The Mortgage Bankers Association supports the NYMBA position. In a comment letter earlier this year (http://mba-pc.informz.net/mba-pc/data/images/AdvocacyDocuments/11 2016 SIFMA Response to NY DFS Proposed Cyber Requirements.pdf), MBA and a broad coalition of industry trade groups asked that any regulations that address cybersecurity threats to financial services companies be complementary and consistent with existing cybersecurity requirements and embody a risk-based approach.

More specifically, the letter urged that the final rule from DFS conform to the National Institute of Standards and Technology Cybersecurity Framework, which has served as a model of collaboration between government and industry in developing a comprehensive risk-based cybersecurity framework widely used across financial firms and more broadly across other critical sectors. Additionally, the letter suggested other points of consideration for DFS, including the need for a much longer implementation period than the January 2017 effective date currently being contemplated.

“We believe this approach would best enable the financial industry and regulators to continue their coordinated efforts to mitigate cybersecurity risks,” the letter said. “Cybersecurity regulations issued by only one state–or by several states–without an effort to converge and coordinate with existing cybersecurity requirements will lead to confusion, additional costs and a misalignment of cybersecurity operations within the industry.”

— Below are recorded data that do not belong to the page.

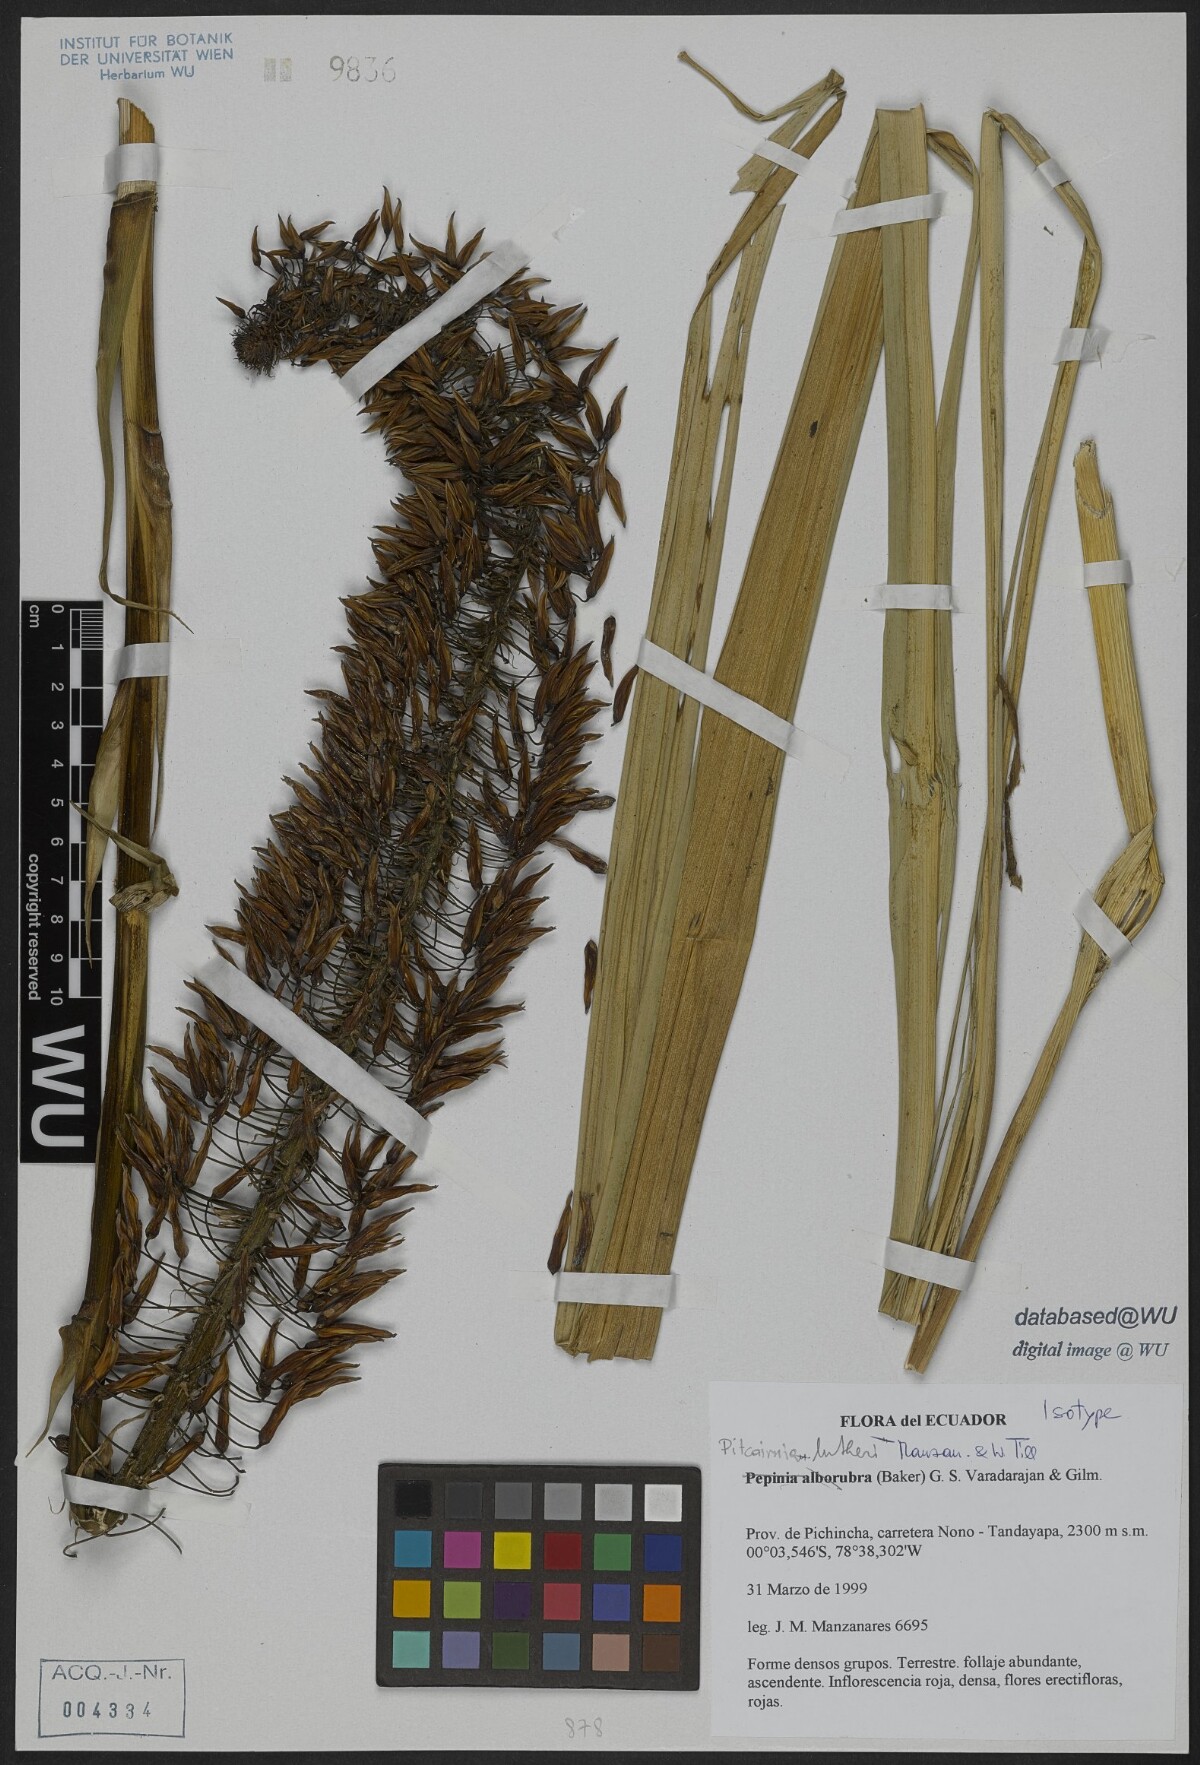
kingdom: Plantae
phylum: Tracheophyta
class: Liliopsida
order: Poales
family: Bromeliaceae
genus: Pitcairnia
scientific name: Pitcairnia lutheri
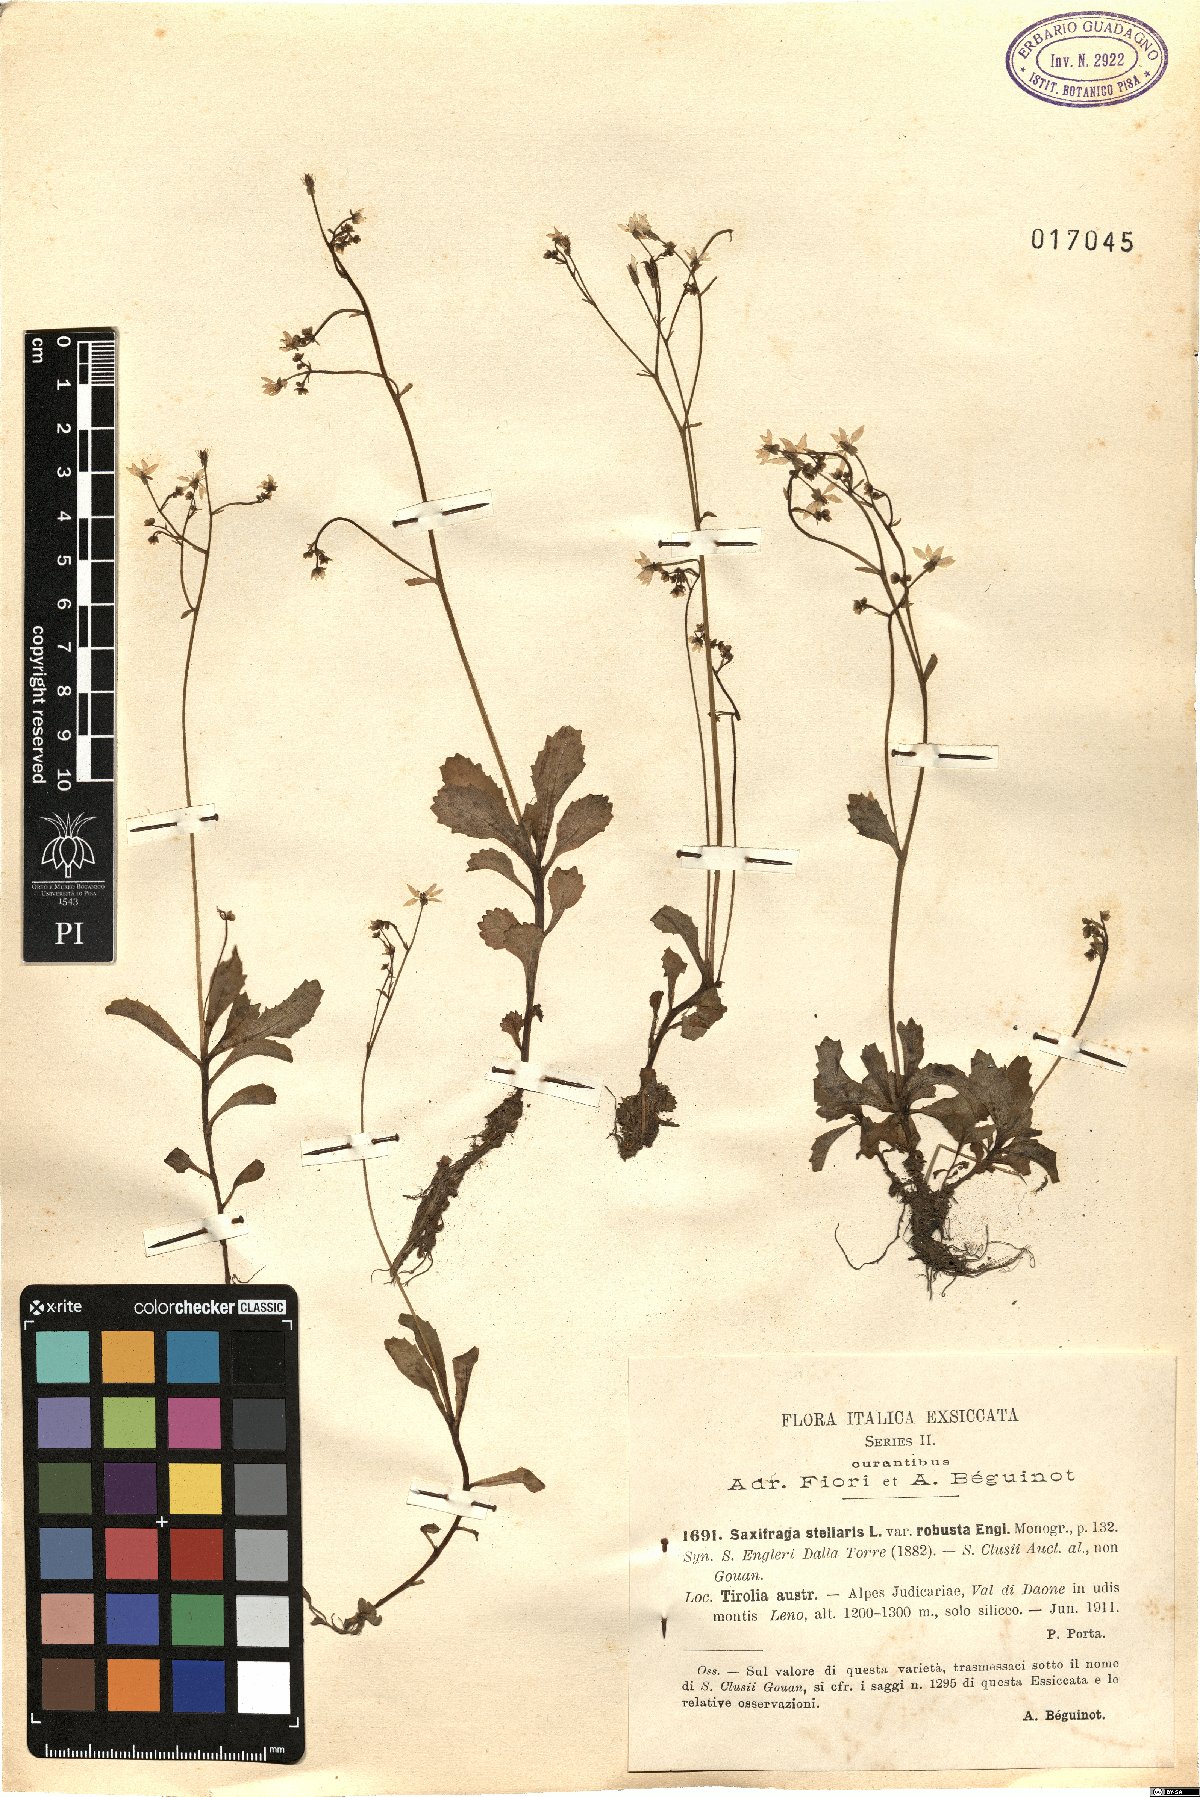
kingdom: Plantae
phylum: Tracheophyta
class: Magnoliopsida
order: Saxifragales
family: Saxifragaceae
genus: Micranthes
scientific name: Micranthes stellaris
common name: Starry saxifrage
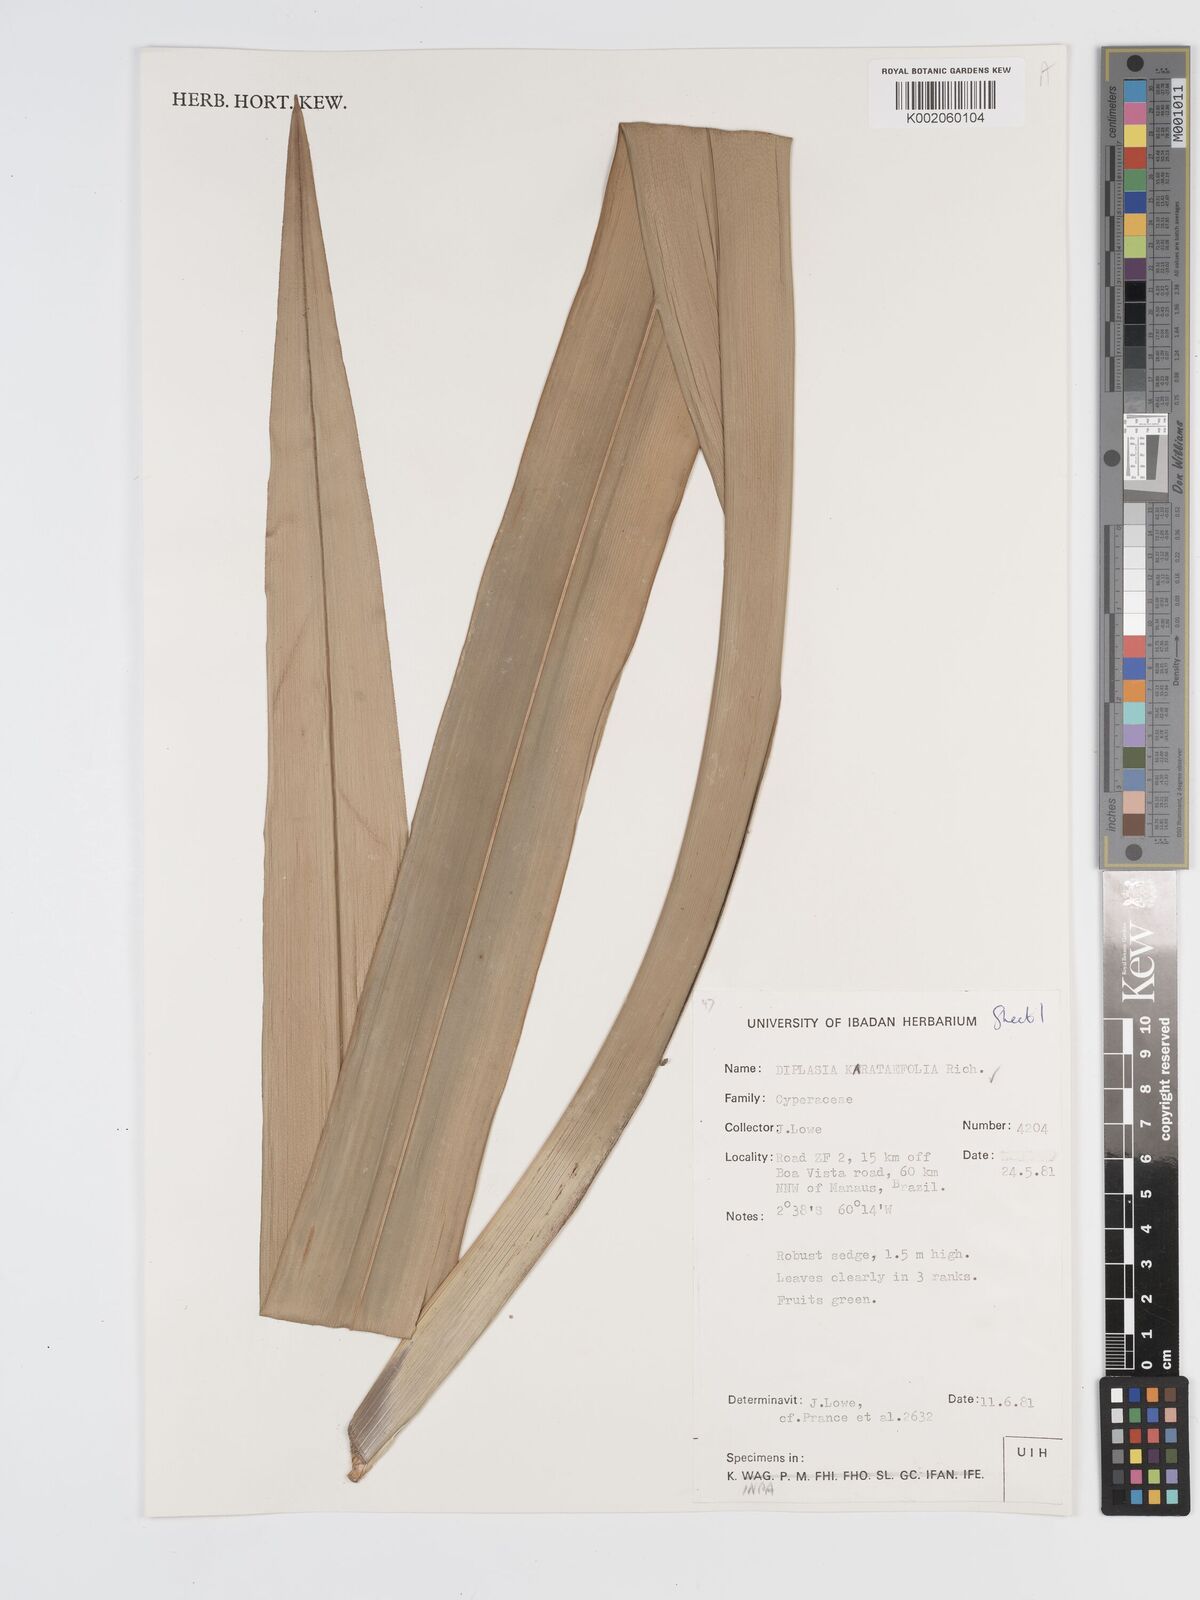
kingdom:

Bopp further urged DFS to slow the process down, given that the federal government is also considering a proposed rule that would have sweeping national applications. Three federal agencies-the Federal Reserve, the Office of Comptroller of the Currency and the Federal Deposit Insurance Corp.–issued a notice of proposed rulemaking on a set of enhanced cybersecurity risk-management and resilience standards that would apply to large and interconnected entities. “I urge the members of the Committee at the very least to encourage the New York Department of Financial Services to pause its rulemaking to await the results of this interagency effort currently underway,” he said. “The federal proposal appears to move in the direction of the second major theme of the industry’s letter to the Department: that any final rule take a risk-based approach. That is because these new threats to New York mortgage lenders and others are constantly evolving. Our companies can best serve consumers if they are permitted to address these threats within a framework that is flexible and can evolve and adapt over time to the latest tactics and weapons.”